Schoen and Bruce L. Castor, Jr., a former Montgomery County, Pa. district attorney, became Trump’s attorneys after a team of five attorneys withdrew Jan. 30. That split was said to have been a mutual decision, though there were reports of differences in how the defense would be conducted and its expense.

Trump reportedly wanted his previous attorneys to base their case on his claims of voting fraud, rather than the constitutional issue of whether a president can be convicted after leaving office. Schoen has said that Trump has not pressured him to focus the case on voter fraud.

In an 80-page brief, the House impeachment managers said that Trump was “singularly responsible” for the events of Jan. 6, having created a “frenzy” among his supporters.

In their 14-page response, Schoen and Castor argued that the trial itself is unconstitutional and that Trump’s speech at the rally was protected by the First Amendment. “I believe it is completely unconstitutional to conduct an impeachment trial for a former government official, now a private citizen,” Schoen told the AJT.

Just days before the start of the trial, “I see absolutely nothing good coming of it for anyone,” Schoen told the AJT. “It certainly is not really about ascertaining facts or they would actually have conducted an investigation before rising to judgment in the House. Now more and more evidence appears to be coming out showing pre-planning of the riot and making it clear that it was not incited by former President Trump’s speech.”

President Donald J. Trump was impeached Jan. 13 on a charge of inciting insurrection on the Capitol a week earlier.

When writing about Schoen, the national press has focused on his previous clients, among them Trump friend Roger Stone, and on Schoen’s having met with Jeffrey Epstein days before the accused sex offender was found dead in his New York City jail cell.

The Jewish press has taken note that Schoen is an Orthodox Jew who worships at Congregation Beth Jacob and Congregation Ohr HaTorah.

In 2018, Schoen gave the AJT this self-description: “On many social and domestic issues, I am characterized as being on the left; on issues involving Israel, I am characterized as being on the right. My position on all issues is based on principles that I can defend using my understanding of the Constitution.”

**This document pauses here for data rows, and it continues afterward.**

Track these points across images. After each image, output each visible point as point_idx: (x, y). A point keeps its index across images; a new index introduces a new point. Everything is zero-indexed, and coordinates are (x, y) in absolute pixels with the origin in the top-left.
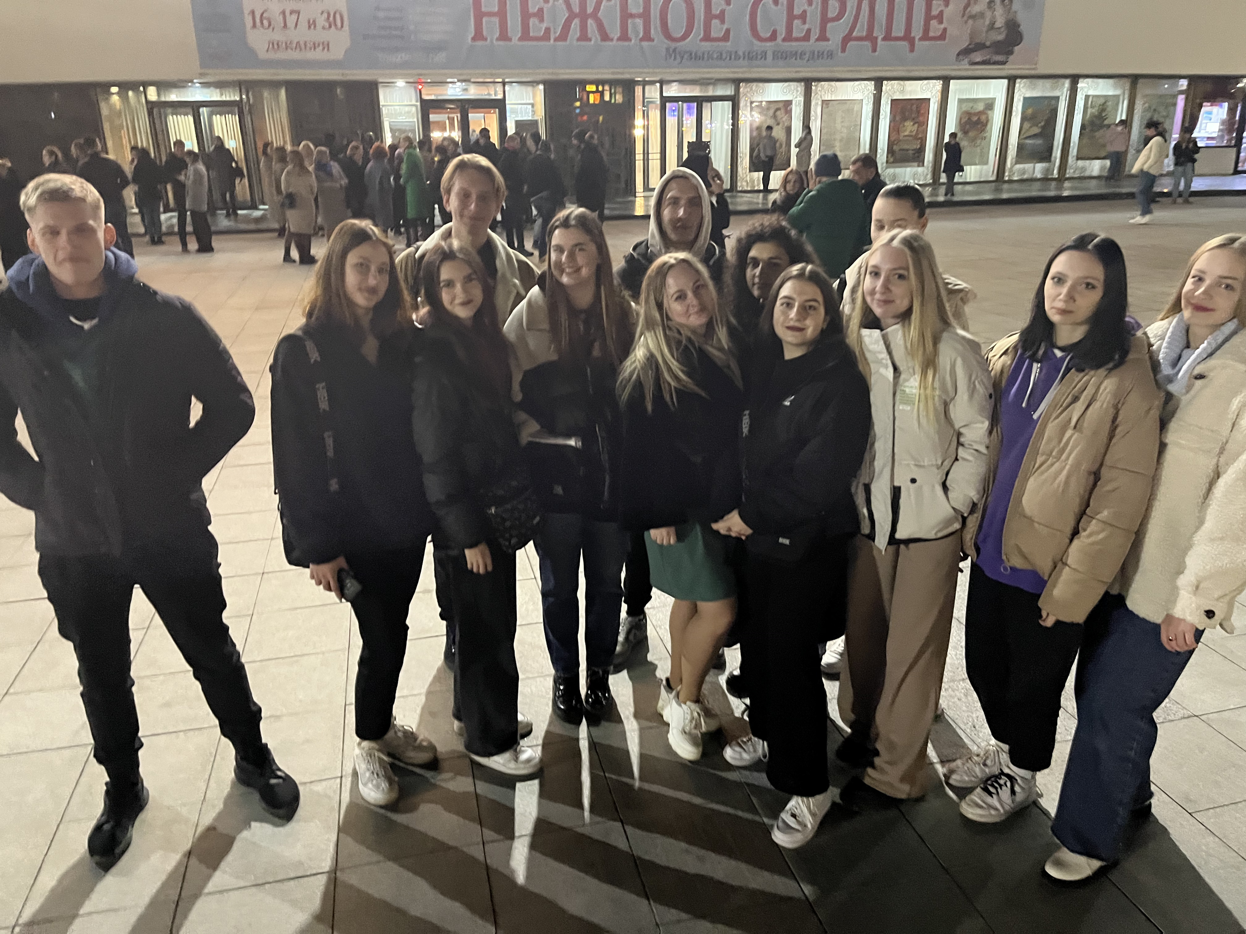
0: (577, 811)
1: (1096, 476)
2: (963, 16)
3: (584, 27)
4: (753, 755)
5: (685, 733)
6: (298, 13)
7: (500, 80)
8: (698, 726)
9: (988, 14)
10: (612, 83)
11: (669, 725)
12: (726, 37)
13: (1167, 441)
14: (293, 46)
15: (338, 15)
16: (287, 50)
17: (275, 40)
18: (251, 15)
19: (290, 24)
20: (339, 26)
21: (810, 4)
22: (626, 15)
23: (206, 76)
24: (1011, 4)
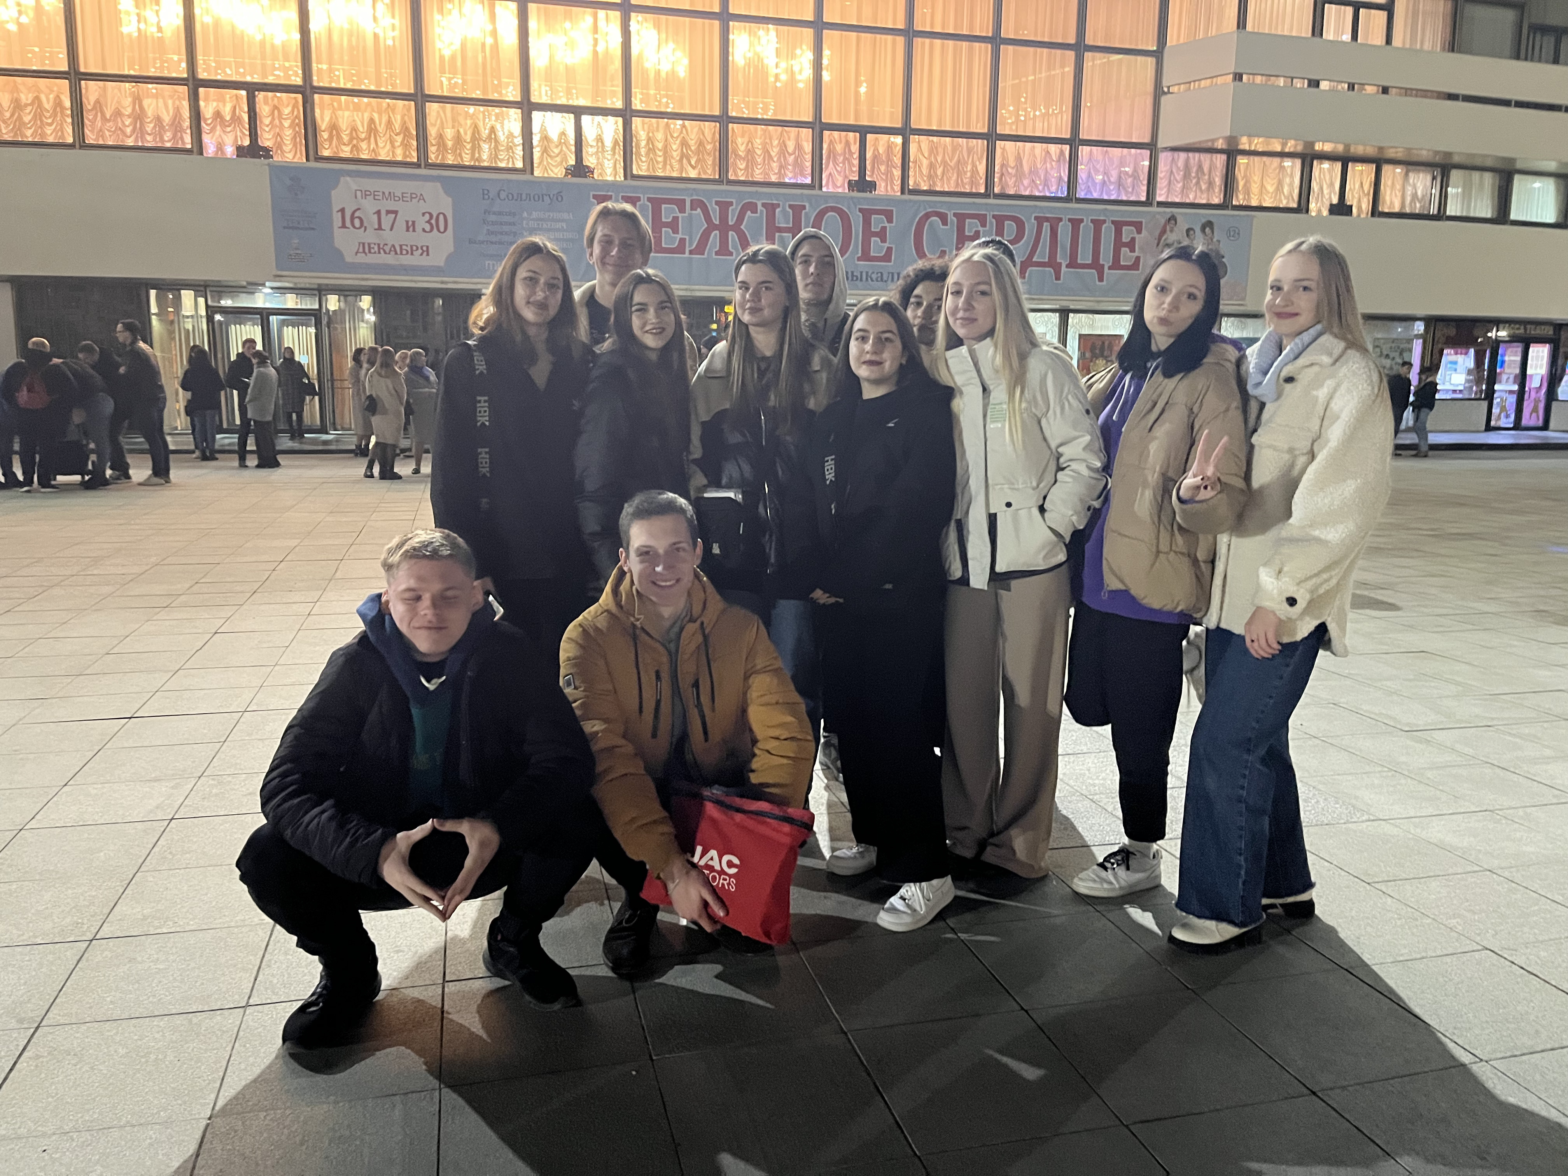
2: (1158, 245)
3: (724, 240)
6: (396, 213)
9: (1186, 242)
12: (887, 257)
14: (387, 249)
15: (441, 217)
16: (379, 253)
17: (367, 241)
18: (340, 214)
19: (386, 224)
20: (442, 229)
21: (984, 225)
22: (773, 228)
23: (282, 279)
24: (1213, 232)
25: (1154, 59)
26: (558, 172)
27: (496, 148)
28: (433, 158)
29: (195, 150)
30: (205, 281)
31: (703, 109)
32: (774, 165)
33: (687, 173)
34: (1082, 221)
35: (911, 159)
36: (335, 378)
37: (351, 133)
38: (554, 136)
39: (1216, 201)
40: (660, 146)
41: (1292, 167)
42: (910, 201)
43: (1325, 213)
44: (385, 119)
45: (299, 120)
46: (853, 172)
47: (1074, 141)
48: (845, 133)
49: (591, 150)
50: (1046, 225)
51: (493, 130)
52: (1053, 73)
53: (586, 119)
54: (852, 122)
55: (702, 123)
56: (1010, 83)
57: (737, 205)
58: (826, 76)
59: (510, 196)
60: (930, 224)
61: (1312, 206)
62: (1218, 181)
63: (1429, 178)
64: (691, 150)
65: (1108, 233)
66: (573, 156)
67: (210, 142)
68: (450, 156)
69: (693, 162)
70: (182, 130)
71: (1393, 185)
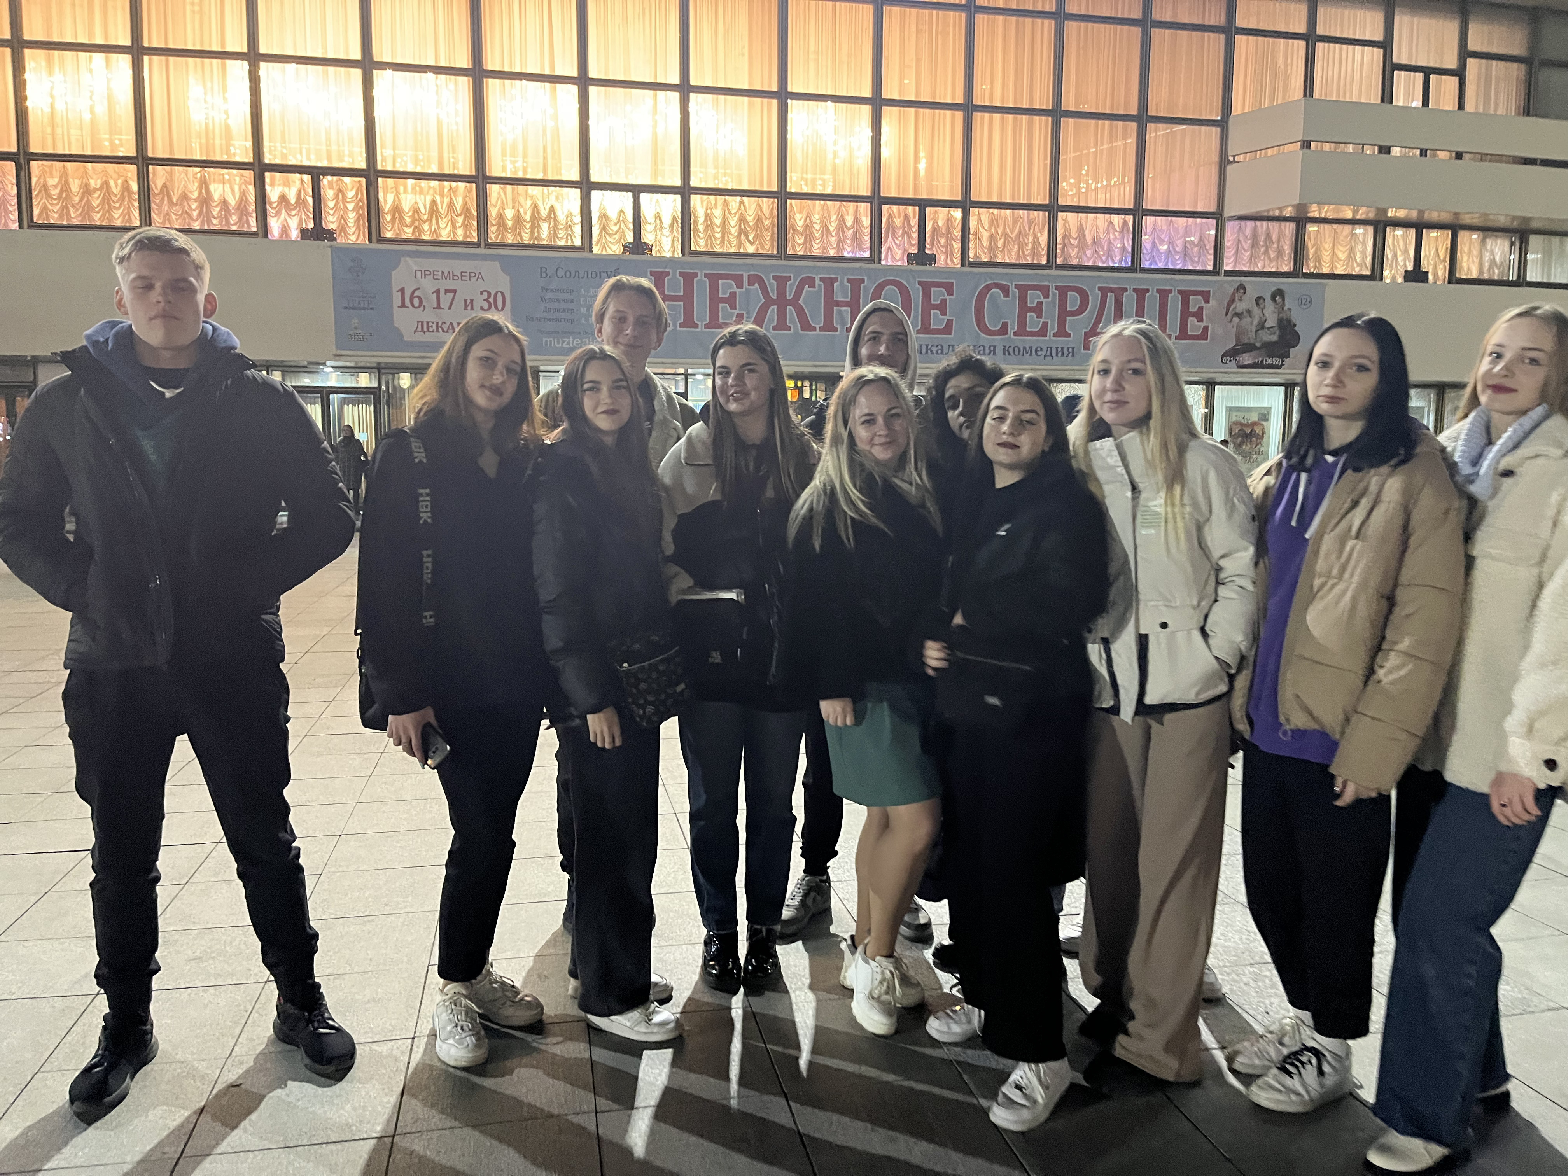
0: (723, 1084)
1: (1390, 601)
2: (1226, 315)
3: (782, 315)
4: (966, 1027)
5: (873, 998)
6: (455, 291)
7: (682, 371)
8: (890, 990)
9: (1256, 311)
10: (813, 378)
11: (852, 990)
12: (948, 329)
13: (1475, 553)
14: (445, 327)
15: (499, 295)
16: (438, 331)
17: (425, 320)
18: (399, 293)
19: (445, 304)
20: (500, 307)
21: (1046, 296)
22: (831, 303)
23: (343, 358)
24: (1283, 300)
25: (1219, 129)
26: (616, 249)
27: (555, 226)
28: (493, 237)
29: (260, 233)
31: (762, 184)
32: (833, 240)
33: (745, 248)
34: (1147, 291)
35: (972, 232)
37: (413, 214)
38: (613, 214)
39: (1285, 269)
40: (718, 222)
41: (1364, 234)
42: (971, 273)
43: (1400, 280)
44: (446, 200)
45: (363, 203)
46: (913, 245)
47: (1138, 212)
48: (904, 207)
49: (648, 228)
50: (1111, 297)
51: (552, 209)
52: (1115, 144)
53: (645, 197)
54: (910, 195)
55: (760, 199)
56: (1071, 155)
57: (795, 280)
58: (884, 151)
59: (568, 274)
60: (991, 295)
61: (1386, 273)
62: (1287, 248)
63: (1507, 243)
64: (749, 226)
65: (1174, 301)
66: (631, 234)
67: (275, 225)
68: (509, 236)
69: (751, 238)
70: (248, 214)
71: (1470, 251)
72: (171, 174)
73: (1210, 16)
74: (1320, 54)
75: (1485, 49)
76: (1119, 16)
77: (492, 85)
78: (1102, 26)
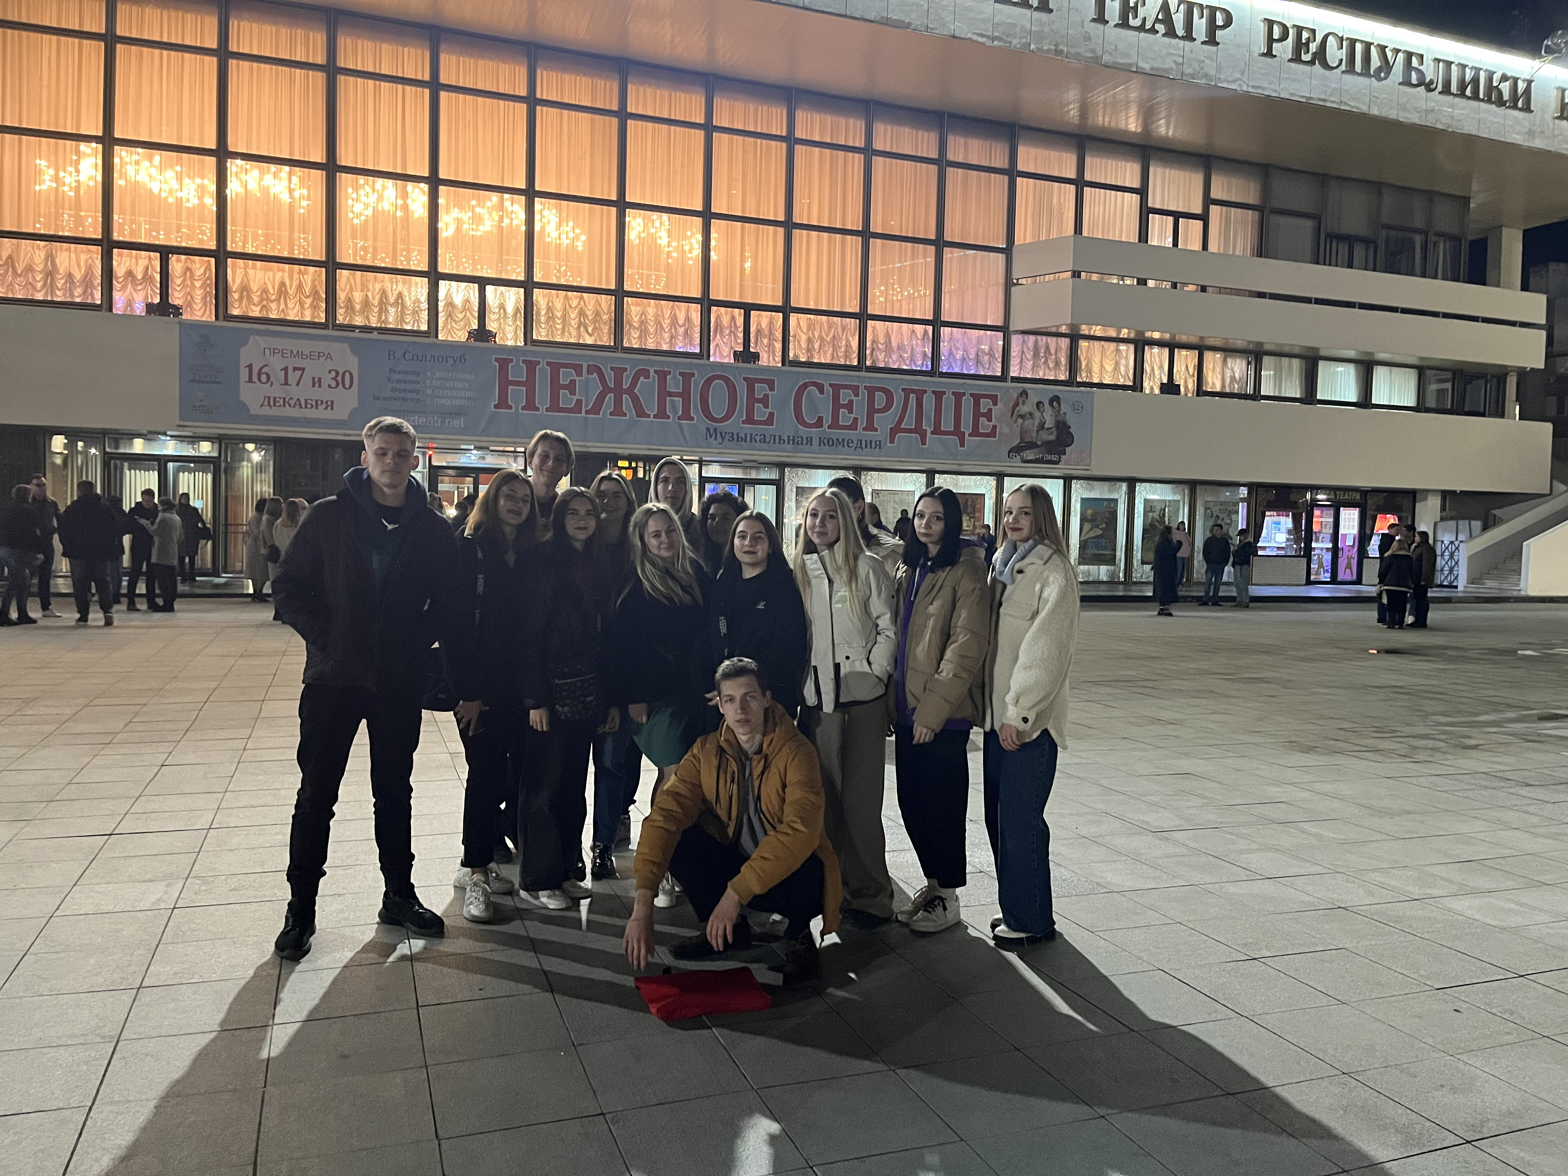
2: (1012, 416)
3: (618, 402)
6: (303, 369)
9: (1037, 414)
10: (647, 460)
12: (769, 421)
14: (292, 403)
15: (347, 374)
16: (284, 406)
17: (272, 395)
18: (247, 369)
19: (292, 380)
20: (347, 385)
21: (857, 395)
22: (664, 393)
23: (185, 429)
24: (1060, 406)
25: (1004, 256)
26: (461, 336)
27: (402, 312)
28: (340, 319)
29: (105, 306)
30: (104, 429)
31: (600, 283)
32: (666, 335)
33: (584, 339)
34: (944, 393)
35: (791, 334)
36: (229, 522)
37: (262, 294)
38: (458, 300)
39: (1062, 377)
40: (559, 314)
41: (1127, 351)
42: (790, 372)
43: (1157, 391)
44: (295, 284)
45: (211, 281)
46: (739, 344)
47: (936, 323)
48: (731, 309)
49: (493, 317)
50: (912, 396)
51: (400, 295)
52: (916, 261)
53: (489, 289)
54: (737, 299)
55: (599, 296)
56: (878, 268)
57: (631, 373)
58: (713, 256)
59: (415, 358)
60: (809, 392)
61: (1146, 384)
62: (1063, 360)
63: (1244, 363)
64: (588, 319)
65: (967, 403)
66: (476, 322)
67: (119, 298)
68: (357, 318)
69: (590, 330)
70: (92, 287)
71: (1214, 369)
72: (18, 246)
73: (995, 160)
74: (1088, 196)
75: (1225, 198)
76: (919, 155)
77: (344, 179)
78: (906, 163)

The 62-year-old Schoen holds a master of law degree from Columbia University and a juris doctorate from Boston College, and serves as chair of the American Bar Association’s Criminal Justice Subcommittee of the Civil Rights Litigation Committee.

Schoen was honored in 1995 by the ABA for his pro bono work in civil rights cases, primarily in the South. He also has represented the families of terrorism victims in litigation against the Palestine Liberation Organization.

In September, Schoen told the AJT’s Marcia Caller Jaffe: “I represented all sorts of reputed mobster figures: alleged head of Russian mafia in this country, Israeli mafia and two Italian bosses, as well as a guy the government claimed was the biggest mafioso in the world.”